けろやん。メモ

はじめまして。こんにちは。

 蟹工船のセンタリング

朝飯を食いながら、TBSの「サンデーモーニング」の「風をよむ」コーナーで、「日本人の”労働意欲”低下?」という特集を見た。三ヶ月で45万部(!)売れているという「蟹工船」から格差社会に話が流れて、日本人の労働意欲が低下しているのではないか?という三段飛びみたいな構成だったけれども、面白かった。

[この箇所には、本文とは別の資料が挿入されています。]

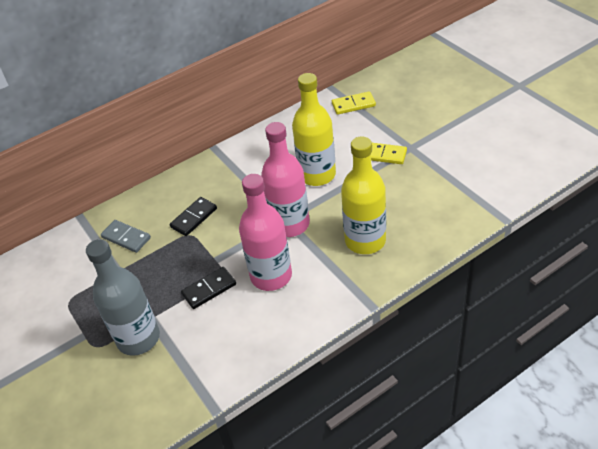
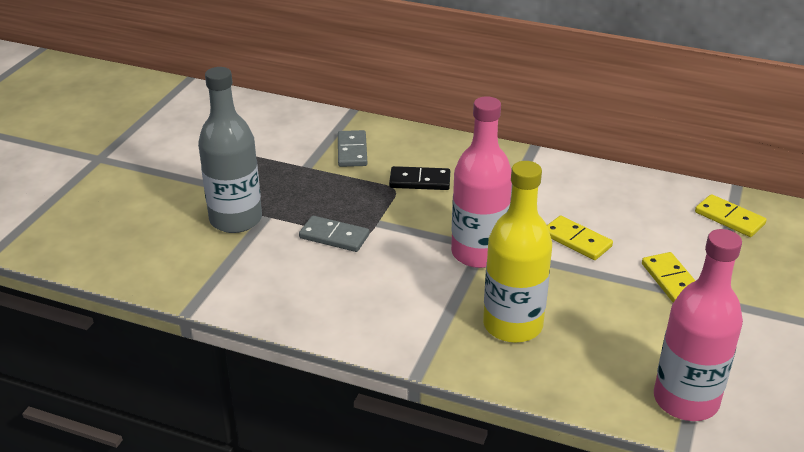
camera: 50 degrees right, 10 degrees down
black domino [181,267,236,309] -> grey domino [299,216,369,252]
pink bottle [239,174,292,291] -> pink bottle moved to [654,229,743,421]
yellow bottle [292,73,336,186] -> yellow domino [547,215,613,260]

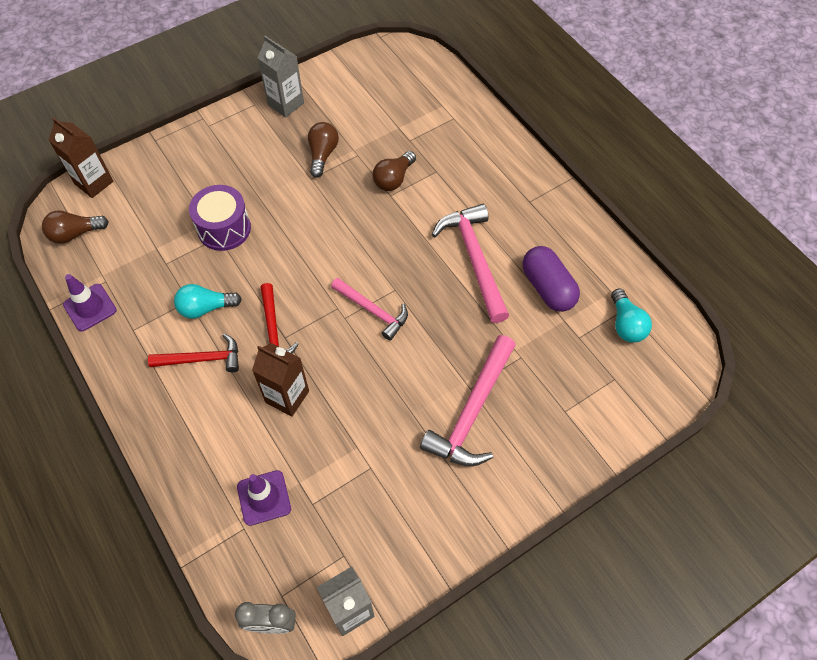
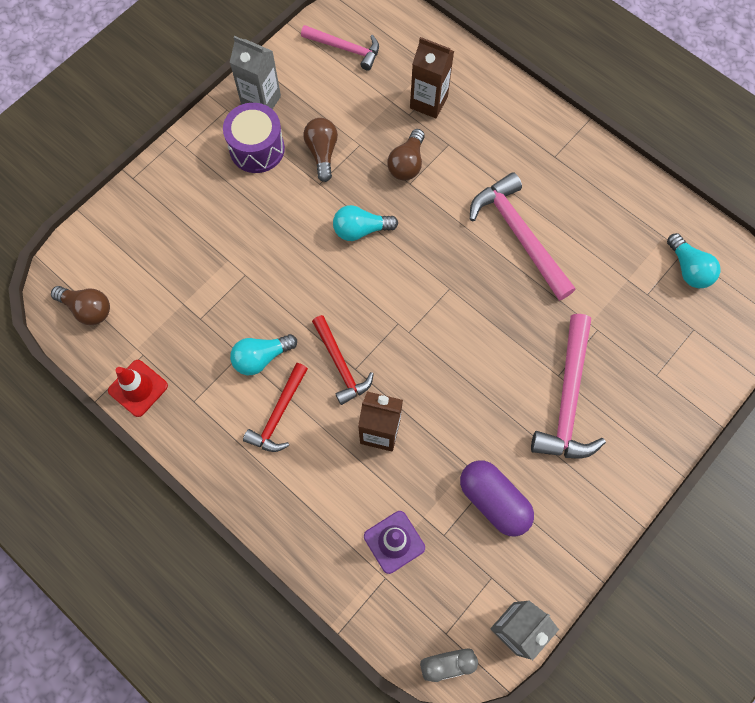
camera: 15 degrees left, 10 degrees up
brown light bulb [42,210,109,244] -> brown light bulb turned 120 degrees counterclockwise [51,286,110,325]
brown carton [49,117,114,198] -> brown carton moved to [410,37,454,118]
purple traffic cone [63,274,117,331] -> red traffic cone [108,360,168,417]
red hammer [148,334,239,372] -> red hammer turned 135 degrees clockwise [243,363,308,452]
purple drum [189,185,251,251] -> purple drum moved to [223,103,285,173]
pink hammer [331,278,408,340] -> pink hammer moved to [301,25,379,71]
purple capsule [522,246,580,312] -> purple capsule moved to [460,460,534,537]
none -> turquoise light bulb [333,205,398,241]

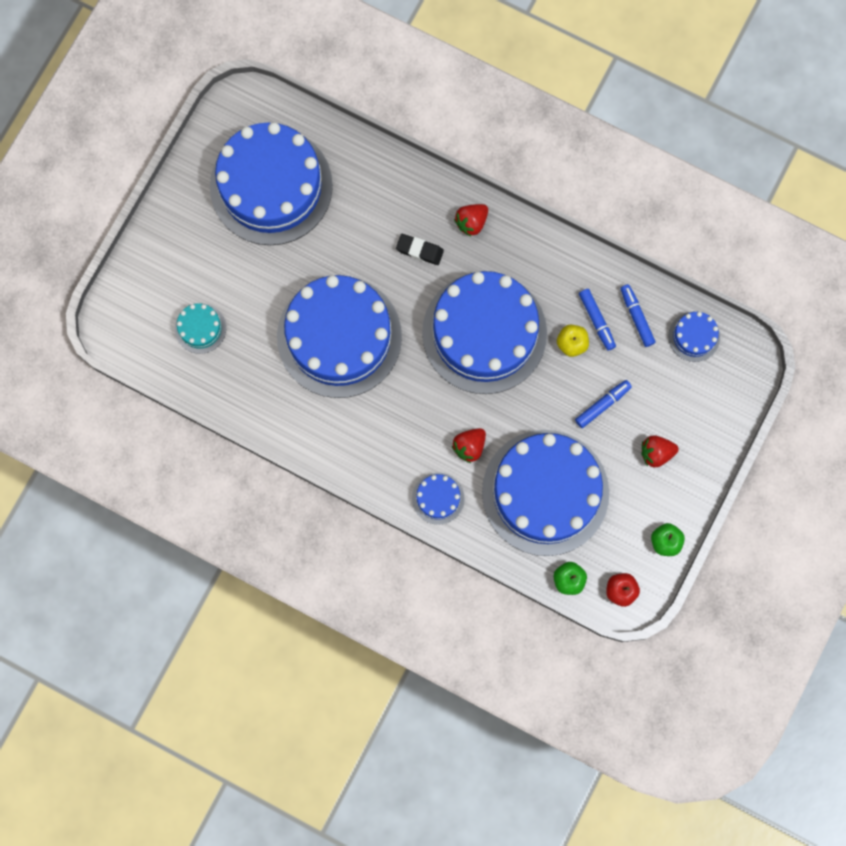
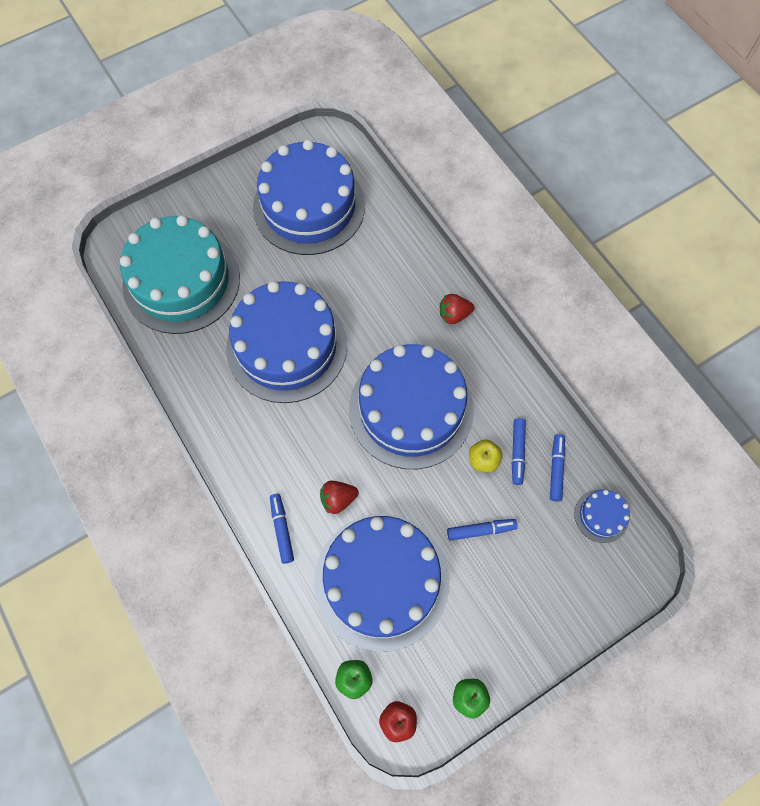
camera: 30 degrees right, 10 degrees down
turquoise cake [175,303,226,354] -> turquoise cake [120,215,240,334], size x2.42
black eraser [396,234,444,265] -> none
blue cake [412,472,465,525] -> blue marker [270,494,294,564]
red strawberry [642,435,679,467] -> none

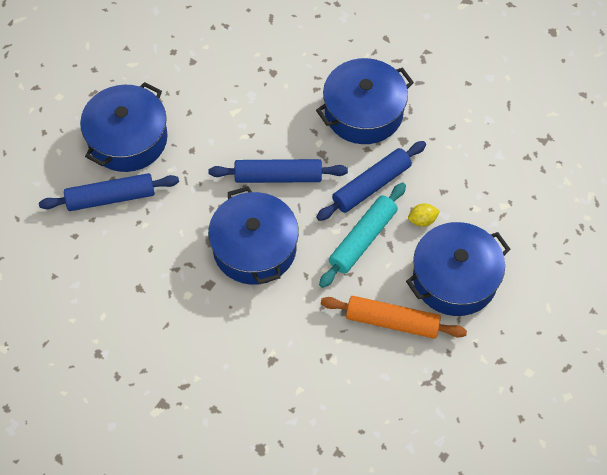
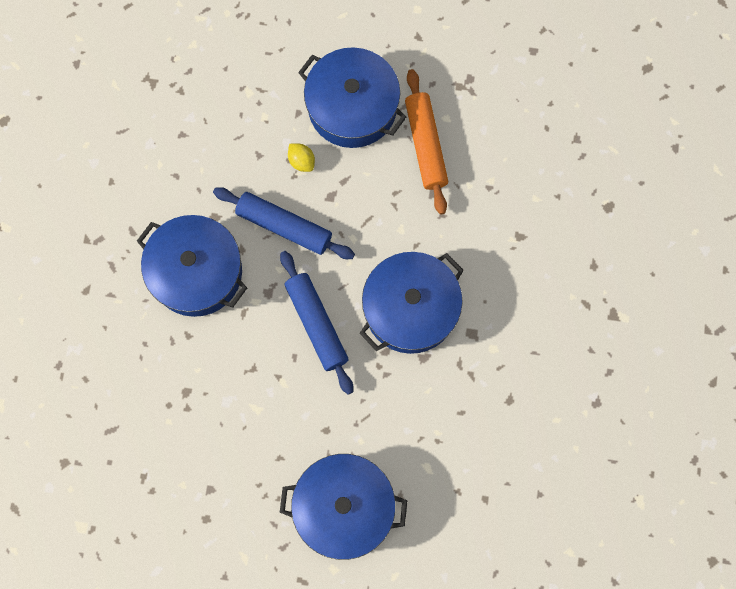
camera: 115 degrees left, 15 degrees up
blue rolling pin [39,173,179,211] -> none
turquoise rolling pin [319,183,406,288] -> none

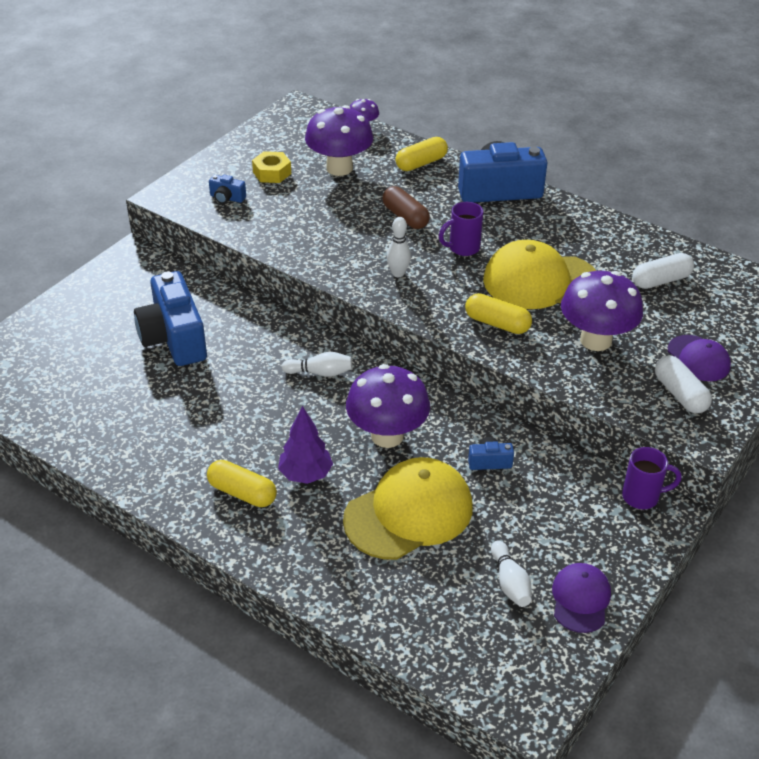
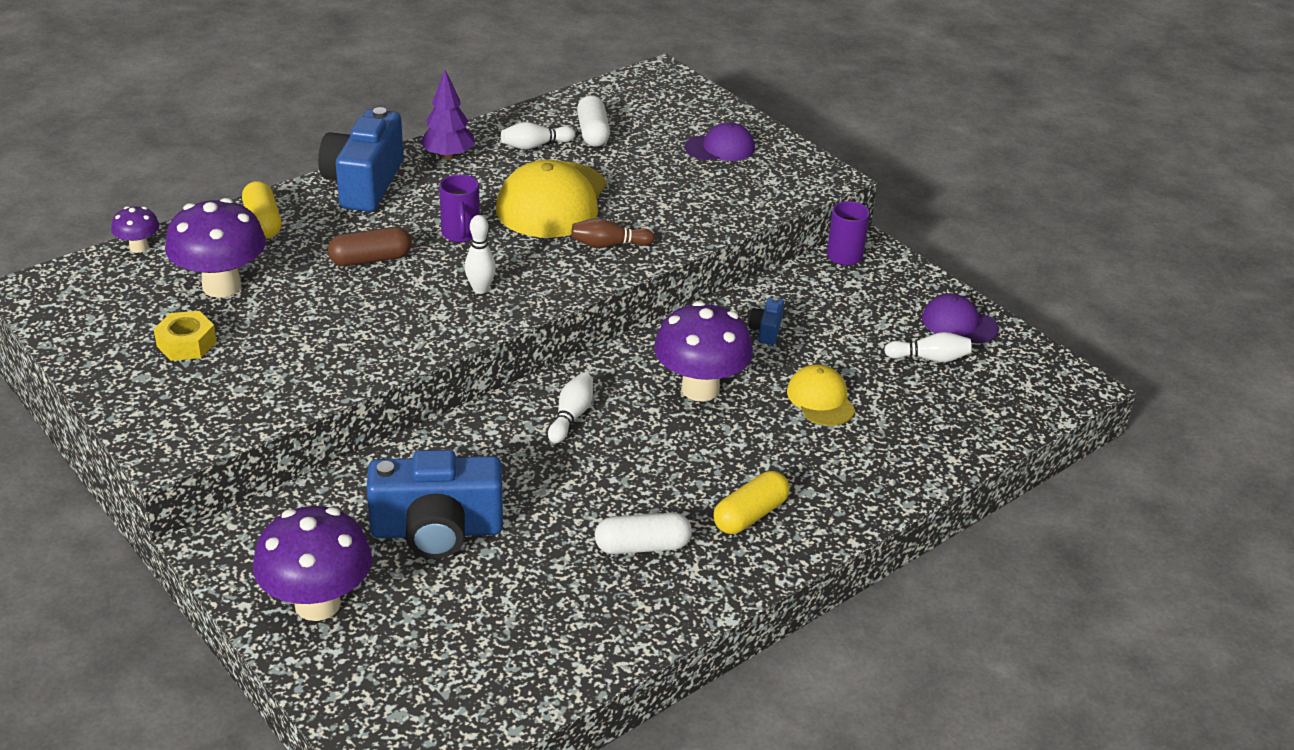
camera: 75 degrees left, 5 degrees down
blue camera [209,175,246,204] -> none
purple tree [278,406,333,484] -> purple tree moved to [420,70,475,160]
yellow cap [343,457,473,560] -> yellow cap [787,364,855,426], size x0.55
yellow capsule [465,293,532,334] -> brown bowling pin [571,218,655,248]
purple mushroom [561,271,643,351] -> purple mushroom moved to [253,506,372,621]
white capsule [655,355,712,414] -> white capsule moved to [595,513,692,554]
none -> white bowling pin [501,122,575,150]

街の声では、(35%を占める)非正規雇用者が、雇用者側も使い捨てという心理状況下で、意欲的に働くはずがない、新しいことをやろうという余裕がない、というような言葉が紹介されていた。あとは、目先の結果を求める成果主義が、長期的スパンで考えながら働くという「遊び」をなくしてしまったのだ、という声も。

コメンテーター陣では、中西哲生(元サッカー選手)が、(サッカーの試合では)選手は目の前に在る結果を出さなければならず、そうすると選手たちはミスをしないように「守り」に入ってしまう、と述べていた。たしかに、余裕があれば色々なアイデアを試して、もしそれが成功すれば、更なるアイデアに挑戦できるだろうなあ。

これは、サッカー日本代表戦でよく見かける光景につながるかな。どうしても点を取らなくちゃならない試合終了直前、強引なパワープレー(ゴールから離れた所からボーンとゴール前にセンタリングを入れるプレー)に走ってしまう。これも、時間的余裕の欠如からくるノー・アイデアなプレーだろう。

でも、不思議なことに、これで点が入り、首の皮一枚でつながることがあるのは、火事場のくそ力かな。というか、ミスもクソもない状況だから、時間的には余裕がなくても、「守り」に入らない(入れない)ことが大きな原因かと思う。

他にも、個人的には頓珍漢発言が多いと感じる浅井信雄国際政治学者)が、過激だけれども印象深いことを言っていた。現在は、餓死者が大量に出ていた戦前、戦中のように社会ではなく、当時としては、食うためには仕事を選ぶことなんか出来なかった、ということ。

この後のコメントが、肝であり、この部分だけ引っ張ってくると、浅井信雄という人物に、嫌な印象を与えてしまうかも知れないけれども、私にとっては、この部分が極めて印象的だった。現在は、たとえ労働意欲が低くても、なんとか食っていくことが出来る。もちろん、それが「良い社会」だとはとても思えないけれども。

そんな、仕事を選ぶことも出来ないまま蟹工船で働く、あるいは、強引なパワープレーも(必ずしも)必要ではない社会。現在は、このような中途半端、あるいは夢と現の狭間のフワフワした社会なのかな。

しかし、そんな社会が一番タチが悪く、生きにくい環境なのかも知れない。